--- START Quoted passage ---
Newbie problem with ksh script

sabercats · February 21, 2006, 12:26pm

Hi all,
I have a directory have all of the .stat and .dat file :
they are is a pipe separate flat file.
Example:
log-20061202.stat contain 1st line and last line of log-20061202.dat with record count of that day.
Example:
Total record = 240
Tom|02-12-2006|1600 W.Santa Clara|SanJose|95123|1001|ENG <--first
Mike|02-12-2006|23 Clayton Rd|San Francisco|94127|6666|PHY <-- last

For each new log-yyyymmdd.dat file compare the record count from the stat file with the record count of the dat file. Raise an error if they do not match.

For each log-yyyymmdd.stat file have the first and last record of the dat file, confirm the first and last record of the dat file are in stat file. Raise an error if they do not match.

For each record that we are going to output file, the file to output is controled by the DATE field of the .dat file not the timestamp contained in the file name.

The output will have name yyyymmdd.dat and contain
NAME|STUDENTID|CLASS

This is a hard problem for me, please help me to learn more how to use ksh shell to solve it. Thanks for sharing.

Anubhav · February 21, 2006, 1:56pm

Your problem seems like is devided into two questions.
--- END Quoted passage ---
--- START Items ---
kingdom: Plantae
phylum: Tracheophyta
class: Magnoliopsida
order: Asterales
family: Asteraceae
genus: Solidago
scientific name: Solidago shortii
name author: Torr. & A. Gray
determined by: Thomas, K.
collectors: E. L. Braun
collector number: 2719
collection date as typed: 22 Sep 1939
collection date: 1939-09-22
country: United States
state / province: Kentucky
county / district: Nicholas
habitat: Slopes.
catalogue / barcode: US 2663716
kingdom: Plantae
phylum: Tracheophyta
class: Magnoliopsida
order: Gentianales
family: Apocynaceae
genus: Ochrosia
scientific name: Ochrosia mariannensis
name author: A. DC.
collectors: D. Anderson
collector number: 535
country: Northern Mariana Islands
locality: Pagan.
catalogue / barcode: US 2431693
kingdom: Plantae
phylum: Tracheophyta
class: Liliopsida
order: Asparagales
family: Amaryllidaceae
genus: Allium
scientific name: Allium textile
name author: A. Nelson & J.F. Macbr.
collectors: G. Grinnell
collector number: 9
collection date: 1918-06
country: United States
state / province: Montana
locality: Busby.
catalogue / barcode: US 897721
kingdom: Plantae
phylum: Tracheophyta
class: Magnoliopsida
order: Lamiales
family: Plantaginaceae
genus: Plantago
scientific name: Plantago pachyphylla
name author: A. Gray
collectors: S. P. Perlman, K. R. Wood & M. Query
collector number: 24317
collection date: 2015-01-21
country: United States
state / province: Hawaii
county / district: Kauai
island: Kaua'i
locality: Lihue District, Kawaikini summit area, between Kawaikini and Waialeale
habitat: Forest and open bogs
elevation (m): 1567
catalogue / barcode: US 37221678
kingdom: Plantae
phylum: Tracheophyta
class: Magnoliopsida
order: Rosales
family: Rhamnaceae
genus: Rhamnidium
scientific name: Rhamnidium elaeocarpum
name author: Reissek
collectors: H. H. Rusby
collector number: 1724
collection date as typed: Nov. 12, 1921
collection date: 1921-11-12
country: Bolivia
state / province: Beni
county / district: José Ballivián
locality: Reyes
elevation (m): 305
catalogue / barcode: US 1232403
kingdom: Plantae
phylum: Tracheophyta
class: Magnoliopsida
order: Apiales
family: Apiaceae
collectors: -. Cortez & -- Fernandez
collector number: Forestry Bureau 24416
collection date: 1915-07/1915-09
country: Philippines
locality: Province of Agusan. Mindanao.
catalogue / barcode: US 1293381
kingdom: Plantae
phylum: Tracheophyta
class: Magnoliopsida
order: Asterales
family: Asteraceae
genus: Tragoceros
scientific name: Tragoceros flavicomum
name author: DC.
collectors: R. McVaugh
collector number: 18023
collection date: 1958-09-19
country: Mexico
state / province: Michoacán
--- END Items ---
Please quote the stretch of the ksh script thread above from "For each new" through "Thanks for sharing.".

For each new log-yyyymmdd.dat file compare the record count from the stat file with the record count of the dat file. Raise an error if they do not match.

For each log-yyyymmdd.stat file have the first and last record of the dat file, confirm the first and last record of the dat file are in stat file. Raise an error if they do not match.

For each record that we are going to output file, the file to output is controled by the DATE field of the .dat file not the timestamp contained in the file name.

The output will have name yyyymmdd.dat and contain
NAME|STUDENTID|CLASS

This is a hard problem for me, please help me to learn more how to use ksh shell to solve it. Thanks for sharing.